Buyers could also complete their transaction with limited dealership contact, which is an ongoing trend that gained traction during COVID. “It was strong messaging and a lot of people said yes to it,” said Zepeda. “As a brand, we’re sensitive about saying, ‘Come in and buy a car.’ Was that the right tone?”

Zepeda said she is “a huge fan of digital out of home. With the available metrics, you can tell how many people visited the dealerships. As marketers, we have to qualify our work with CEOs who see our work as an expense, so being able to prove that people are responding to the ads is important for us.”

Hyundai marketing slowed down from April to June, but now it’s back at full speed. Hyundai advertising partner, Canvas Worldwide, was on the DPAA Summit with Zepeda. CEO Paul Woolmington said OOH is a growing part of the mix. “Its digitization coupled with personalization,” he said. “We have to be more contextually appropriate in how we reach people and what we say to them.”

Chris Jeyes is a senor media specialist at Jaguar Land Rover. He comes from a family that loved and restored the cars, and says he applied for seven jobs over five years before finally landing at JLR. Jeyes started as a digital and social person, then switched to the media side of the business.

In OOH, Jeyes said the challenge is “conveying the sense of adventure [inherent in the cars] in a medium that’s not as dynamic as others.” How’s this for getting attention? Last year JLR put a Range Rover Evoque on top of a Chicago Transit Authority subway entrance to engage thousands of commuters. JLR partnered with Intersection, Posterscope, DentsuX, Illumivation, and Spark44 to make that happen. “A unique OOH experience,” said BillboardInsider.com.

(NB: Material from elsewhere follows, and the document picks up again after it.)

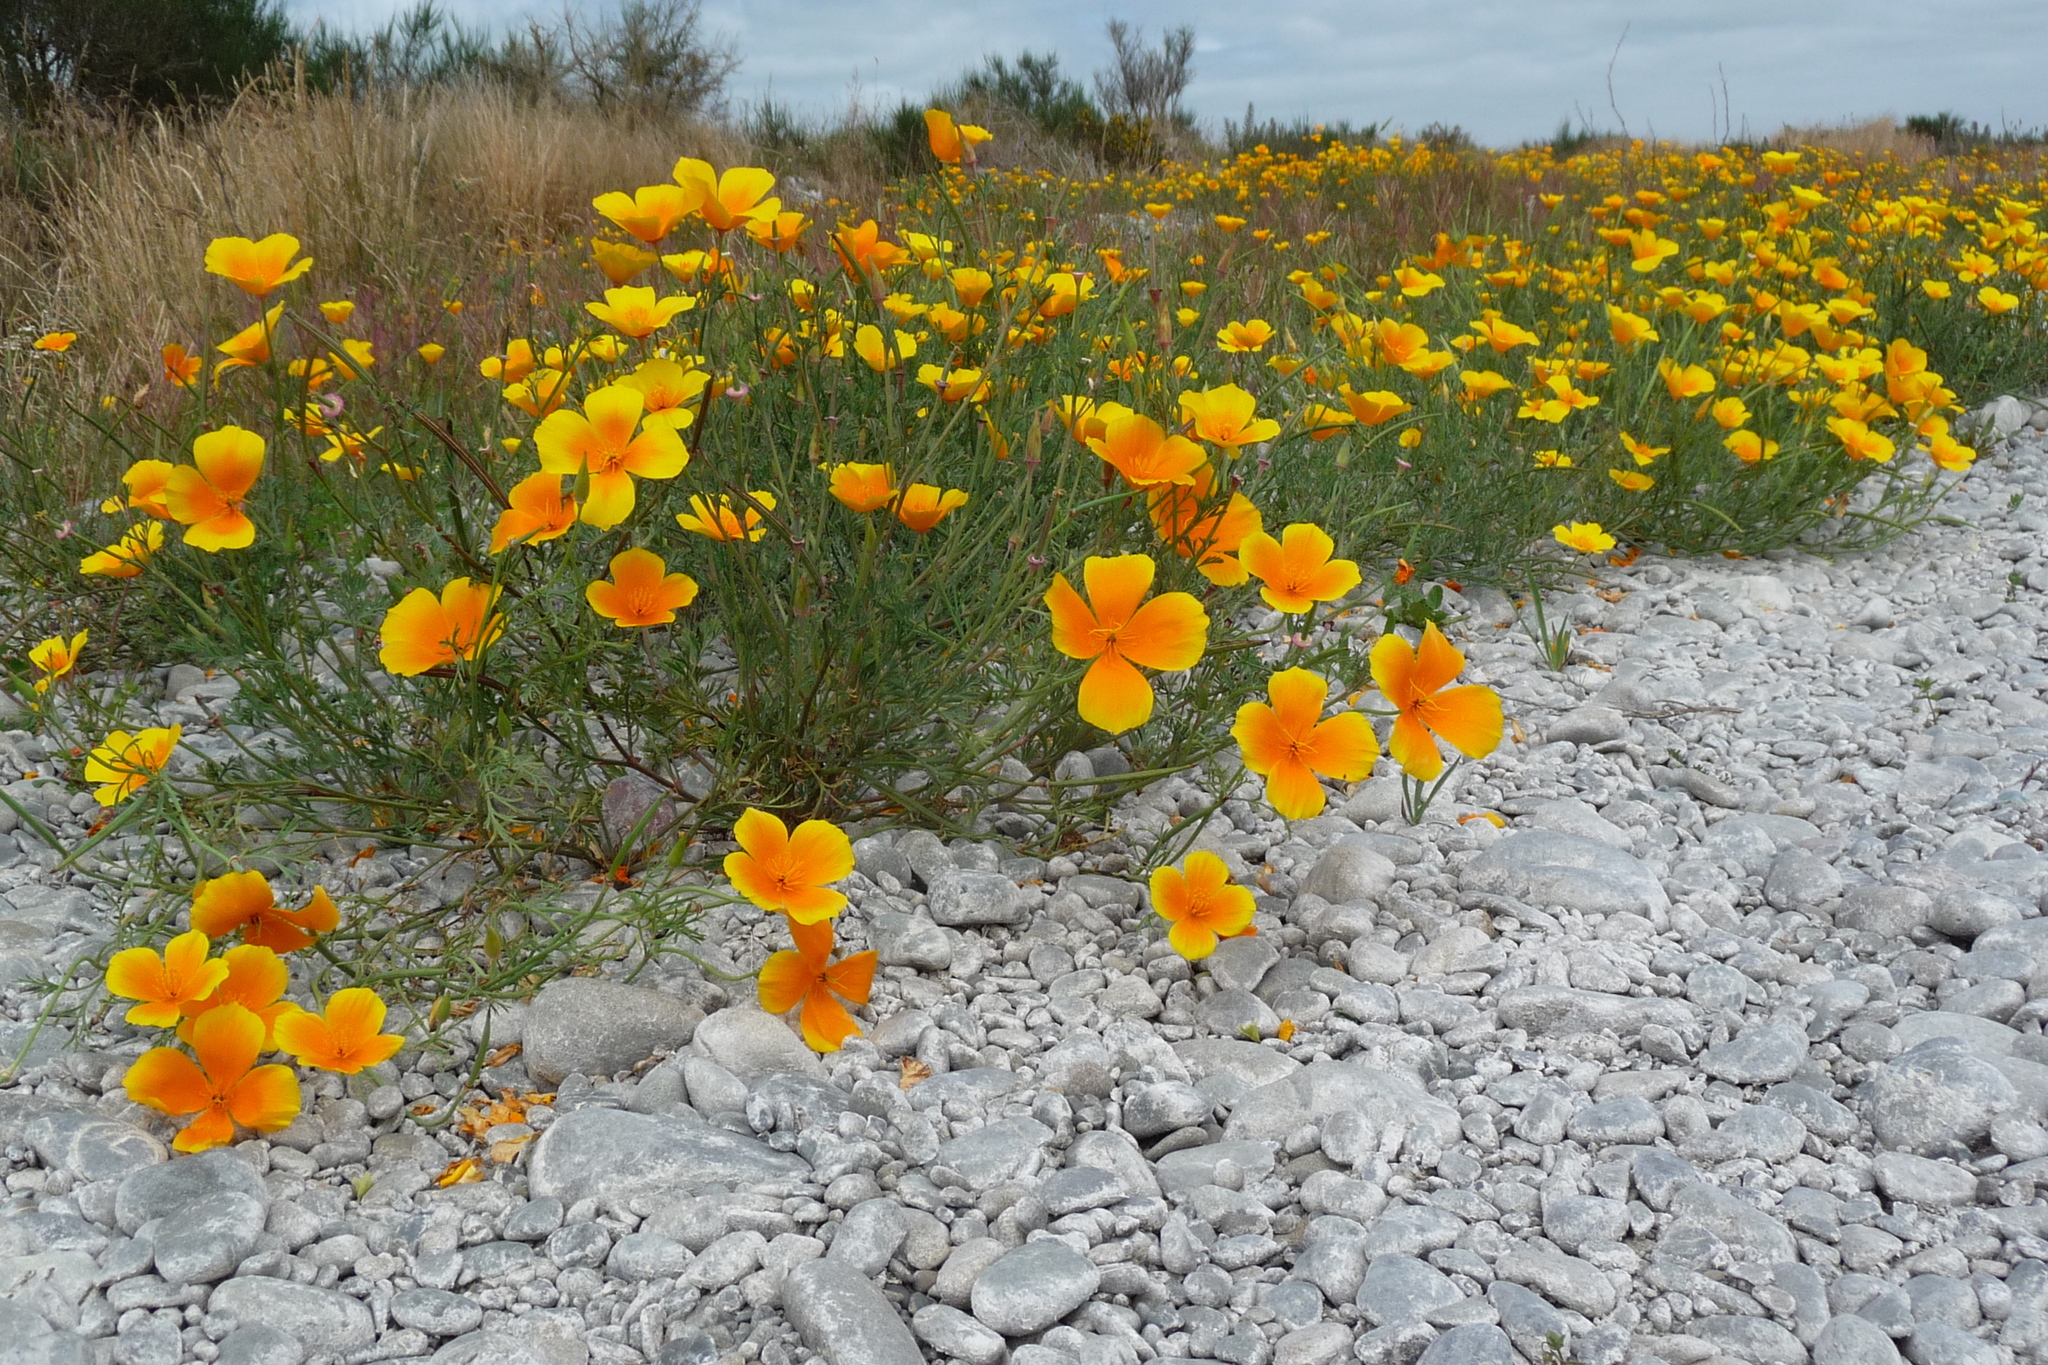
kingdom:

JLR is working with Merkle M1, which Jeyes said provides “a great tool because it’s surrounded with data points that give us a close look at our consumer base. We’re able to get an accurate view of the people who have bought and, we believe, will buy our cars. We know what media they’re consuming, and how much time they spend with that media.”

Jeyes also said that it’s important to develop ad campaigns that can work across channels, including OOH. So the OOH Evoque billboard the company is working on has to sync up with messages in other mediums.

Jeyes closed with a message for companies, OOH and otherwise, that are soliciting JLR’s business. “When we get so many generic, insert-company-name-here pitches, it becomes tiring and I stop reading,” he said. “Just tell us about the one thing you do very well. Make it unique.”